They're not so bad, at least the ones with fewer bars.

Recently, Mikefc/coolbutuseless tweeted about a cool new package of his called ggpattern. There's an example here of flags inside bars, let's see if we can get cars in bars.

library(ggpattern)
mt4 <- mt3 %>%
  mutate(images = strex::str_after_first(images, "'") %>%
           strex::str_before_first("-annotated"),
         images = glue("{images}.jpg"))

ggplot(mt4 %>% filter(region == "Germany"),
       aes(x = fct_reorder(model, mpg), y = mpg)) +
  geom_bar_pattern(stat = "identity",
    aes(
      pattern_filename = fct_reorder(model, mpg)
    ),
    pattern         = 'image',
    pattern_type    = 'none',
    fill            = 'grey80',
    colour          = 'grey66',
    pattern_scale   = -1,
    pattern_filter  = 'point',
    pattern_gravity = 'east'
  ) +
  theme_minimal() + labs(x = NULL, y = "Miles per Gallon") +
  theme(legend.position = 'none') +
  scale_pattern_filename_discrete(choices = mt4 %>%
                                     filter(region == "Germany") %>%
                                     arrange(mpg) %>%
                                     pull(images)) +
  coord_flip()

mtcars chunk 17 1

ggplot(mt4 %>% filter(region == "US"),
       aes(x = fct_reorder(model, mpg), y = mpg)) +
  geom_bar_pattern(stat = "identity",
    aes(
      pattern_filename = fct_reorder(model, mpg)
    ),
    pattern         = 'image',
    pattern_type    = 'none',
    fill            = 'grey80',
    colour          = 'grey66',
    pattern_scale   = -1,
    pattern_filter  = 'point',
    pattern_gravity = 'east'
  ) +
  theme_minimal() + labs(x = NULL, y = "Miles per Gallon") +
  theme(legend.position = 'none') +
  scale_pattern_filename_discrete(choices = mt4 %>%
                                    filter(region == "US") %>%
                                    arrange(mpg) %>%
                                    pull(images)) +
  coord_flip()

mtcars chunk 18 1

ggplot(mt4 %>% filter(region == "Europe"),
       aes(x = fct_reorder(model, mpg), y = mpg)) +
  geom_bar_pattern(stat = "identity",
    aes(
      pattern_filename = fct_reorder(model, mpg)
    ),
    pattern         = 'image',
    pattern_type    = 'none',
    fill            = 'grey80',
    colour          = 'grey66',
    pattern_scale   = -1,
    pattern_filter  = 'point',
    pattern_gravity = 'east'
  ) +
  theme_minimal() + labs(x = NULL, y = "Miles per Gallon") +
  theme(legend.position = 'none') +
  scale_pattern_filename_discrete(choices = mt4 %>%
                                    filter(region == "Europe") %>%
                                    arrange(mpg) %>%
                                    pull(images)) +
  coord_flip()

mtcars chunk 19 1

ggplot(mt4 %>% filter(region == "Asia"),
       aes(x = fct_reorder(model, mpg), y = mpg)) +
  geom_bar_pattern(stat = "identity",
    aes(
      pattern_filename = fct_reorder(model, mpg)
    ),
    pattern         = 'image',
    pattern_type    = 'none',
    fill            = 'grey80',
    colour          = 'grey66',
    pattern_scale   = -1,
    pattern_filter  = 'point',
    pattern_gravity = 'east'
  ) +
  theme_minimal() + labs(x = NULL, y = "Miles per Gallon") +
  theme(legend.position = 'none') +
  scale_pattern_filename_discrete(choices = mt4 %>%
                                    filter(region == "Asia") %>%
                                    arrange(mpg) %>%
                                    pull(images)) +
  coord_flip()

mtcars chunk 20 1

Not so bad, again with the ones with fewer bars.

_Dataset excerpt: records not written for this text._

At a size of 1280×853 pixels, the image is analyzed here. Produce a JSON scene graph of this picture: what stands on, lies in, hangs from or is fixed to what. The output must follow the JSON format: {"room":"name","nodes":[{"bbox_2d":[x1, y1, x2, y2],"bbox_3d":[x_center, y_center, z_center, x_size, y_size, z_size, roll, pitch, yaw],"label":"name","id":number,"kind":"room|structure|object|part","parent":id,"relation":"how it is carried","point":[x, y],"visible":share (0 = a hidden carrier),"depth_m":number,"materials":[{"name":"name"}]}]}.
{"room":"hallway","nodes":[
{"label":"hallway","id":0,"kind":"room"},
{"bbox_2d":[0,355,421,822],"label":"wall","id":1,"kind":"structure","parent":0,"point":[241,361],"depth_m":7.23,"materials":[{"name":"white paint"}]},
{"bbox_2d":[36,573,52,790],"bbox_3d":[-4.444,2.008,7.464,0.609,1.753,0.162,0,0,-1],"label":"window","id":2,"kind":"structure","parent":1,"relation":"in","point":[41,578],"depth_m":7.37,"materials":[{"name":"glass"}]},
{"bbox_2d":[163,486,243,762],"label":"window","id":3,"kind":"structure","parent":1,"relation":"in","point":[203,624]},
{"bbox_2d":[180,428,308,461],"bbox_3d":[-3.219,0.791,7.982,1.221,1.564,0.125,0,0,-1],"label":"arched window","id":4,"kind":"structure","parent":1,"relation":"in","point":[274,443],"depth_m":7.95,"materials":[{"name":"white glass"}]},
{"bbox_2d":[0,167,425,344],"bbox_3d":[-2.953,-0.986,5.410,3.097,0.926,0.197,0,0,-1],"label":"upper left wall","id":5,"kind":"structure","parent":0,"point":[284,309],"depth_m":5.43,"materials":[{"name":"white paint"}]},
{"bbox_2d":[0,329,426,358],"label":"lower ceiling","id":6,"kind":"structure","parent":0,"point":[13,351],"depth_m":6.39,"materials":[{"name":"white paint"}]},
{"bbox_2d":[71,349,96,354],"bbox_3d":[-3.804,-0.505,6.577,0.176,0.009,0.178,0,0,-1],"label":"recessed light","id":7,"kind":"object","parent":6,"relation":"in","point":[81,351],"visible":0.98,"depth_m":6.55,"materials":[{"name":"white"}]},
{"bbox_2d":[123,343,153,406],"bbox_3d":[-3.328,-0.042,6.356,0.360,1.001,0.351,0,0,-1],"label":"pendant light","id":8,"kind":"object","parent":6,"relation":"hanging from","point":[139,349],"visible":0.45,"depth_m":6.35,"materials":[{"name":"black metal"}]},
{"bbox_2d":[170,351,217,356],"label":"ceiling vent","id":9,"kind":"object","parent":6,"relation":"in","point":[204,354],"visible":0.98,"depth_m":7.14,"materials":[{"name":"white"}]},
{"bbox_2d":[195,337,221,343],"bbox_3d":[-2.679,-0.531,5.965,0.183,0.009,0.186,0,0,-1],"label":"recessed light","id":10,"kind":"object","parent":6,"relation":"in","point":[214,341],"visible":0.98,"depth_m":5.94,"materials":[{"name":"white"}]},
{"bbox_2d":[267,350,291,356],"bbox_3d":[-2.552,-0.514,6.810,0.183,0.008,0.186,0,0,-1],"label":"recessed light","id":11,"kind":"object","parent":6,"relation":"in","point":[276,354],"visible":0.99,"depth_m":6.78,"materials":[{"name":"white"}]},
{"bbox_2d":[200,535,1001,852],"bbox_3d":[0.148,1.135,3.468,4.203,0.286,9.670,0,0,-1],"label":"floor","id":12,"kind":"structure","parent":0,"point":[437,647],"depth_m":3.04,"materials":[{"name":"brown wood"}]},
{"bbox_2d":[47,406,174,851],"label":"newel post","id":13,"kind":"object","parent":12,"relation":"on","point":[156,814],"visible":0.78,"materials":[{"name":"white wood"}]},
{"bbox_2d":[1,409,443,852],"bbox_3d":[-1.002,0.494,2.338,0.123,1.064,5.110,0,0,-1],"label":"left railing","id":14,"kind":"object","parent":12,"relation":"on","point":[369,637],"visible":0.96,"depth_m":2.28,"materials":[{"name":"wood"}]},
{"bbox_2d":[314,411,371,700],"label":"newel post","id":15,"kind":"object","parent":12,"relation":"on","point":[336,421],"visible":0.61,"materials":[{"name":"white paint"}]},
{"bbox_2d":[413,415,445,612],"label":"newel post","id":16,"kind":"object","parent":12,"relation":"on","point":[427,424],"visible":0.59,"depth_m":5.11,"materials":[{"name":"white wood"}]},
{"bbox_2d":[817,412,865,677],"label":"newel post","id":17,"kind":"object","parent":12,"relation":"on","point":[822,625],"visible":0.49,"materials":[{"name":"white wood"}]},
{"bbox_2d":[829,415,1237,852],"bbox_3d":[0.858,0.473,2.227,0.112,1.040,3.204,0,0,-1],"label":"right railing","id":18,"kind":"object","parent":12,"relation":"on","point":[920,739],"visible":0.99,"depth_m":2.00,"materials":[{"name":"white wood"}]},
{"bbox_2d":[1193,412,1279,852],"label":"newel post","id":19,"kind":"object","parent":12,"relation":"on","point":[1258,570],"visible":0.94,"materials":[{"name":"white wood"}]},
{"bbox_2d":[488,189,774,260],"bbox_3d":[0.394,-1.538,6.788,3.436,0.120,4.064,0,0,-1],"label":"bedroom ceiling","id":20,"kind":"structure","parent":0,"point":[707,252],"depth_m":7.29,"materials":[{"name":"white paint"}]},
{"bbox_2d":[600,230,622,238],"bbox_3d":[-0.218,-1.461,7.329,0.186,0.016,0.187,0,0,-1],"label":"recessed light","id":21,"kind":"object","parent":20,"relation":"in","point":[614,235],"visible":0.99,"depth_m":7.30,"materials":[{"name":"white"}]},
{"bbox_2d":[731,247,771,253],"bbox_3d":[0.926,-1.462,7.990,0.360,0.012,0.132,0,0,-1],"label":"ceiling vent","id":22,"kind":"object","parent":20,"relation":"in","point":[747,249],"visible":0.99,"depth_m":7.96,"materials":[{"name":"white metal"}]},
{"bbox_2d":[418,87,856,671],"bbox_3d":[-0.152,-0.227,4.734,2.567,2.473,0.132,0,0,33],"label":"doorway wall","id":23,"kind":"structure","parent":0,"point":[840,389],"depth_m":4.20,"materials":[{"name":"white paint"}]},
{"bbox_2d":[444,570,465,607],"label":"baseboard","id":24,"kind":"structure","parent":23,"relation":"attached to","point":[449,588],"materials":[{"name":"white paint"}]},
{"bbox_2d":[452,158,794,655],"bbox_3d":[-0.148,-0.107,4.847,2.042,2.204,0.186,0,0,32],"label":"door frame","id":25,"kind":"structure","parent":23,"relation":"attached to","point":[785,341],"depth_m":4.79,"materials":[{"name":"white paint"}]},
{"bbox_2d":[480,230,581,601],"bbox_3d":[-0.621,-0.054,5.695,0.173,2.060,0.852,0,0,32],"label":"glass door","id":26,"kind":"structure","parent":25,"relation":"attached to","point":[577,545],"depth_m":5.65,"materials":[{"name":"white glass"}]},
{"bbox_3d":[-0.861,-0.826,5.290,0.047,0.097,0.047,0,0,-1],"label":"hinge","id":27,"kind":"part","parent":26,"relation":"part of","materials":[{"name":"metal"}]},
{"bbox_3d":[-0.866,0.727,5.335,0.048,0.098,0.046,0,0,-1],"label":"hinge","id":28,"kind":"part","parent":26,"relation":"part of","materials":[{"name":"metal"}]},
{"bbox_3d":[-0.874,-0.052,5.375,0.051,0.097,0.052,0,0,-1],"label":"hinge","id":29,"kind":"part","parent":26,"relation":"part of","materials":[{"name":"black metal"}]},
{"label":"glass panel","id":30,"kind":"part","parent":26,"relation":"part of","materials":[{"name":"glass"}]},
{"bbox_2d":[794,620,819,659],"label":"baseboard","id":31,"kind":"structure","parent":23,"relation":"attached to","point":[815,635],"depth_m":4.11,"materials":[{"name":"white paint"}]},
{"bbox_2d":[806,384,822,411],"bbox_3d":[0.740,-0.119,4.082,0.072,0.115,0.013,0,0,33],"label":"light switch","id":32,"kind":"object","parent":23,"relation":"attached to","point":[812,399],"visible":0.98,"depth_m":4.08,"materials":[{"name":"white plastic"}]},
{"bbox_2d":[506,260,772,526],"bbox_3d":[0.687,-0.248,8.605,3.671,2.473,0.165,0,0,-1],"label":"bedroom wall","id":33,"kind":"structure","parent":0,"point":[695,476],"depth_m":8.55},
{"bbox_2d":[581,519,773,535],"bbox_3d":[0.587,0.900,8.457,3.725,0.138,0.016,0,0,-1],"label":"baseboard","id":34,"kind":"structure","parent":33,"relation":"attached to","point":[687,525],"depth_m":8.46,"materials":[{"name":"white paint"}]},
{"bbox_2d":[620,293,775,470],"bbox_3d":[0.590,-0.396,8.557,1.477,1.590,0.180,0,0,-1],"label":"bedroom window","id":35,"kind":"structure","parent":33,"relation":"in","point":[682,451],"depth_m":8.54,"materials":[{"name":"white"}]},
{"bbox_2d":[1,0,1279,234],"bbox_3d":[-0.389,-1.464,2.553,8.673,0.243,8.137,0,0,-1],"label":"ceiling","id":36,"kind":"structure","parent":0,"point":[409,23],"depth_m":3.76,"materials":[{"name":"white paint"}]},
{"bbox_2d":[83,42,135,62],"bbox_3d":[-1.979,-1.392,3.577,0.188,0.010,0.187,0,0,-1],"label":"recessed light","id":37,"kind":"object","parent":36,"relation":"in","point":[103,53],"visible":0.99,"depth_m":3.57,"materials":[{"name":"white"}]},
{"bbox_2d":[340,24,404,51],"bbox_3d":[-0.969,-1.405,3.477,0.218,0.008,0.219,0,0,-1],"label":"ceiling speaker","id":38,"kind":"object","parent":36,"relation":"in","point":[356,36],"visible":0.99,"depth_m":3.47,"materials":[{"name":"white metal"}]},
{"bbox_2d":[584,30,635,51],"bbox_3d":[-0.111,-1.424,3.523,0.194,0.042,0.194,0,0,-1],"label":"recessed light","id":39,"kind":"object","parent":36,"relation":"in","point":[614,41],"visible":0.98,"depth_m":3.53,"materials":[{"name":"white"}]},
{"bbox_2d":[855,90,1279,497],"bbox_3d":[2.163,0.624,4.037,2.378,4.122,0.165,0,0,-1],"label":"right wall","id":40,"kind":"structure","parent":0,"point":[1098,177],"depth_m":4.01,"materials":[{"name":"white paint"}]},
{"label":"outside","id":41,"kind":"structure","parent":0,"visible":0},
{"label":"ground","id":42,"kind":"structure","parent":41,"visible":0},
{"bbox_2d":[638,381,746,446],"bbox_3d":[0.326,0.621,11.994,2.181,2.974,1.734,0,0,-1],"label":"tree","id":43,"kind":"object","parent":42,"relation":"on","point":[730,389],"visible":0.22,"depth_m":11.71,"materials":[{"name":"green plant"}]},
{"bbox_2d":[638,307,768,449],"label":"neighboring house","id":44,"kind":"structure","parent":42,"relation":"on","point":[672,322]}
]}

In Mike's example, he puts the flags at the end of the bars. let's do that:

ggplot(mt4 %>% filter(region == "Asia"),
       aes(x = fct_reorder(model, mpg), y = mpg)) +
  geom_bar_pattern(stat = "identity",
    aes(
      pattern_filename = fct_reorder(model, mpg)
    ),
    pattern         = 'image',
    pattern_type    = 'none',
    fill            = 'grey80',
    colour          = 'grey66',
    pattern_scale   = -2,
    pattern_filter  = 'point',
    pattern_gravity = 'east'
  ) +
  theme_minimal() + labs(x = NULL, y = "Miles per Gallon") +
  theme(legend.position = 'none') +
  scale_pattern_filename_discrete(choices = mt4 %>%
                                    filter(region == "Asia") %>%
                                    arrange(mpg) %>%
                                    pull(images)) +
  coord_flip()

mtcars chunk 21 1

Image deteriorates in quality but prob a better plot overall. We could also use the images as geoms themselves with the ggimage package:

library(ggimage)
ggplot(mt4, aes(x = wt, y = mpg)) +
  geom_image(aes(image = images), size = 0.1) +
  geom_label(aes(label = model), size = 2.5, nudge_y = -0.75) +
  theme_minimal()

mtcars chunk 22 1

...or maybe not.

Like I said above, some of these cars are gorgeous, could be nice to see them in a little Shiny app or something.

Update: Turns out Mara Averick, @dataandme on Twitter, posted pics of these cars back in 2018! Many are even the same photos. Nice to see I'm not the only one who wondered what they look like!